Abe claimed he’d had sex before, with a girl on a ski trip. Angie didn’t believe him, but it made her feel affectionate rather than annoyed, especially since he immediately said, “But it was nothing like this.” She said, “Me either.” She’d lied in the other direction, reducing her experience to just her ex-boyfriend Thad, editing out the freshman boy at a party and Luke’s friend Cole and a half-memory, possibly a dream, of desperately rubbing against someone, a girl, in the hospital Activity Room. She’d been manic during that time, so she wasn’t exactly lying; she was telling an alternate truth, what should have been true.
The sprinkler bowed, sweeping a slow silver parabola of water across the dark grass. Abe stood and pitched the empty cup at a green metal trash can. “I need to get you to the pool.” He reached down quickly, touching his toes. “Will you visit me?”
“At Harvard?”
He pulled her up and kissed her, running his hands down her sides. “If Evan Johansson is such a stud, I’ll have the room to myself sometimes.”
“I was in the hospital for a few days,” she blurted. “About ten. I mean, I was in the—the hospital was … on a psych unit. It’s called bipolar, there’s—I have a chemical missing, like diabetics don’t produce insulin?” She took a breath and finished lamely, “So anyway, that’s what I wanted to tell you.”

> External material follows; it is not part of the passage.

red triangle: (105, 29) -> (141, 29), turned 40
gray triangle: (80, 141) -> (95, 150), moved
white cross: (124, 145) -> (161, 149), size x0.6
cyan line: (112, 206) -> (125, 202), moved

“It’s okay.” His hands rested easily on his hips.
“That’s all you’re going to say?”
He raised and dropped his shoulders. “I knew.”
“You knew? Who told you? You knew?”
“No one told
me. I don’t remember who told me. I heard about it last winter.”
“You’ve known the whole time?”
“It doesn’t matter to me,” Abe said.
She walked away. The grass was cold and wet and stuck to her bare soles. She moved as fast as she could across the green. Catching up, Abe put his hand on her arm. She shook him off without slowing; he caught up to her again. She was beginning to feel melodramatic, like a bad music video, so she stopped and turned. Not out of amusement or happiness—she guessed out of embarrassment—she couldn’t stop smiling. She hid her mouth with her hand.
“It doesn’t matter,” Abe said again.
“Why didn’t you tell me you knew?” Her face burned, and an awful giggle escaped.
“I thought you knew I knew. Cort’s not that big.”
“Oh, shit,” she said, and began laughing in earnest. “Oh, God. I’m sorry. I guess everyone knows. Shit.”
She laughed until tears began to leak down her face, and then she forced herself to stop. Abe’s face, its suspension between relief and worry, almost set her off again; she turned around, took deep breaths.
Tentatively, he reached out, gathering her hair into a bunch behind her. “Blow off practice. Let’s get breakfast.”
“I can’t.”
“Yes, you can. What’s your coach going to do?”
Nothing. She’d known since the first day of the season, when Jerry had decided not to say anything about the missed practice. Anyone else would have had to do extra laps or pick trash off the lawn. Exactly because there would be no consequence, she couldn’t blow off practice.
She went back for her flip-flops. They were quiet most of the ride to the pool. Angie usually took meds now, at seven. She’d only skipped that one dose, the day Jess visited her out in Sheepskill, and then had been awake all night sure she was going to become manic and end up in the hospital. She might as well take her meds in front of Abe, since he knew.